Of course, running df gets us almost there. In fact, I could just run a pipeline in the shell to get what I want, sort of:

df | grep '^/dev/loop'

That works but the output is scrambled. On my system /dev/loop3 is first and /dev/loop0 is last and there’s no clear reason why number 4 is between 8 and 14. So I want to sort it. Piping through sort doesn’t help much because it is going to sort alphabetically. You might think about the -n flag to sort, but that won’t work because the number is at the end of the string. Sure, I could use some strange combo of cut or sed to maybe fix all this, but it is getting too complicated. Let’s just write C code.

The first step is to get df to just print everything and capture the output. Since we want to process the output we need to read a pipe, and popen() is an easy way to set this up:

#include <stdio.h>
int main(int argc, char * argv[]) {
// This part reads the output of DF into the lines array (with some modifications)
   FILE * result = popen("df", "r"), * sort;
   int i;
   if (!result) {
      perror("Can't open df");
      return 1;
   }
   while (!feof(result)) {
     int c = getc(result);
     if (c != EOF) putchar(c);
   }
 pclose(result);
 return 0;
}

Half Solved

That’s half the problem solved. If you have the characters, you could do all the sorting and filtering you want, but… wait a minute! I’m still lazy. So let’s ask the shell to help us out. Here’s my plan. I know I only want lines that start with /dev/loop so let’s do this:

  • Read a whole line at one time
  • If it isn’t a /dev/loop line throw it out
  • If it is a /dev/loop line then save it in an array but chop off the /dev/loop part
  • After we have all the lines ask the shell to sort and then add the /dev/loop back in after sorting

Easy enough:

#include <stdio.h>
#include <string.h>

char buffer[4097];
char * lines[512];
unsigned int maxline = 0;

int main(int argc, char * argv[]) {
// This part reads the output of DF into the lines array (with some modifications)
   FILE * result = popen("df", "r"), * sort;
   int i;
   if (!result) {
      perror("Can't open df");
   return 1;
   }
   while (!feof(result)) {
 // get a line from df
     char * rc = fgets(buffer, sizeof(buffer), result);
// only save lines that start with /dev/loop
    if (rc &amp;amp;&amp;amp; !strncmp(buffer, "/dev/loop", 9)) {
// out of space
       if (maxline >= sizeof(lines) / sizeof(char * )) {
       fprintf(stderr, "Too many loops\n");
       return 2;
     }
   lines[maxline++] = strdup(buffer + 9); // copy just the number part and the rest of the line
   // should check lines[maxline[1] for null here
   }
 }
 pclose(result);

// Now we are going to print through sort
// The sed replaces the /dev/loop at the front of the line after sorting
 sort = popen("sort -n | sed 's/^/\\/dev\\/loop/'", "w");
 if (!sort) {
   perror("Can't open sort");
   return 3;
  }
// for each line, send to pipe (note order didn't really matter here ;-)
 for (i = 0; i < maxline; i++)
   fputs(lines[i], sort);
 pclose(sort);
 return 0;
}

And there you have it. Yeah, you could do this with the shell alone but it would be a lot more difficult unless you resort to another programming language like awk and then you really aren’t just using a shell. Besides, this makes a nice example and there are lots of things you could do like this that would be very hard to do otherwise.

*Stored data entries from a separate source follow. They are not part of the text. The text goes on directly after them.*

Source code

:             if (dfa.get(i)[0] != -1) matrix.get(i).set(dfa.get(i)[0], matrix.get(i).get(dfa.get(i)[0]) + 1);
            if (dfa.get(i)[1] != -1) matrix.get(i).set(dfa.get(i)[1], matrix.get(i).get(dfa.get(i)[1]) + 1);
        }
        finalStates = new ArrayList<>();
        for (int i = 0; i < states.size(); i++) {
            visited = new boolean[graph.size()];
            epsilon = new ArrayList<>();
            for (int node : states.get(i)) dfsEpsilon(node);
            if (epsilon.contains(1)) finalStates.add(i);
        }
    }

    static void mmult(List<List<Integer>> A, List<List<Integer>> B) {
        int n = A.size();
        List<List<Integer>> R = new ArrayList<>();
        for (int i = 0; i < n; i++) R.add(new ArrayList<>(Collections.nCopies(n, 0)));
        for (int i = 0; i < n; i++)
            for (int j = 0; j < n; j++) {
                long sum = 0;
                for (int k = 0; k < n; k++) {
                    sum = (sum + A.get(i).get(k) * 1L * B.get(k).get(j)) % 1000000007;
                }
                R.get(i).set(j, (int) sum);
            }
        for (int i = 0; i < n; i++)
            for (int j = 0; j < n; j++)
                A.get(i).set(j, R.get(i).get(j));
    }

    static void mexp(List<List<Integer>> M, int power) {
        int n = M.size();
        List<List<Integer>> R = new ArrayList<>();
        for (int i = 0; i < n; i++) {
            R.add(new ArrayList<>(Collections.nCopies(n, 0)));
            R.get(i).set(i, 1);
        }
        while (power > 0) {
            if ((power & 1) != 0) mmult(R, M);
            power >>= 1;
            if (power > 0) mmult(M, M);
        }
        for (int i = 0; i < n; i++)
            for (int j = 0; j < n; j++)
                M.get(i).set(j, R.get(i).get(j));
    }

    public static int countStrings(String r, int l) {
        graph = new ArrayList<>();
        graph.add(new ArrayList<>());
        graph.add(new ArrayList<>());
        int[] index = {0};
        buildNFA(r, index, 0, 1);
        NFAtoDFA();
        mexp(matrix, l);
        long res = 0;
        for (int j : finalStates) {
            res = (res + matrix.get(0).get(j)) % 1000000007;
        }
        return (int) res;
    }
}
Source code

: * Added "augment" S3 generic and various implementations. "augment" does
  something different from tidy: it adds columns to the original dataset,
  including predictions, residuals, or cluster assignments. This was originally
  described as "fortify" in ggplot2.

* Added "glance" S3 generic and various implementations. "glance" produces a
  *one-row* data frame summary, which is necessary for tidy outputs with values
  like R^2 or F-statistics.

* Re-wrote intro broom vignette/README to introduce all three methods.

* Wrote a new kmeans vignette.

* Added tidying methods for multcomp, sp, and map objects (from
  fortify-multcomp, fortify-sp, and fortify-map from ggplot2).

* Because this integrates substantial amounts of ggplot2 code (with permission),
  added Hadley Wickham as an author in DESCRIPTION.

You might wonder if you could spin off something like sort and both feed it input and read its output. The answer is yes, but not with popen(). The popen() call is just a handy wrapper around pipe and fork. If you wanted to do both ends you would have to use the pipe() call directly (twice) and then execute sort or whatever. But that’s a topic for the future.

There are plenty of other future topics for interprocess communications, too. But for now, try out pipes using popen. Critical sections come up in shell scripts, too. If you prefer to write your scripts in C, that’s possible, too.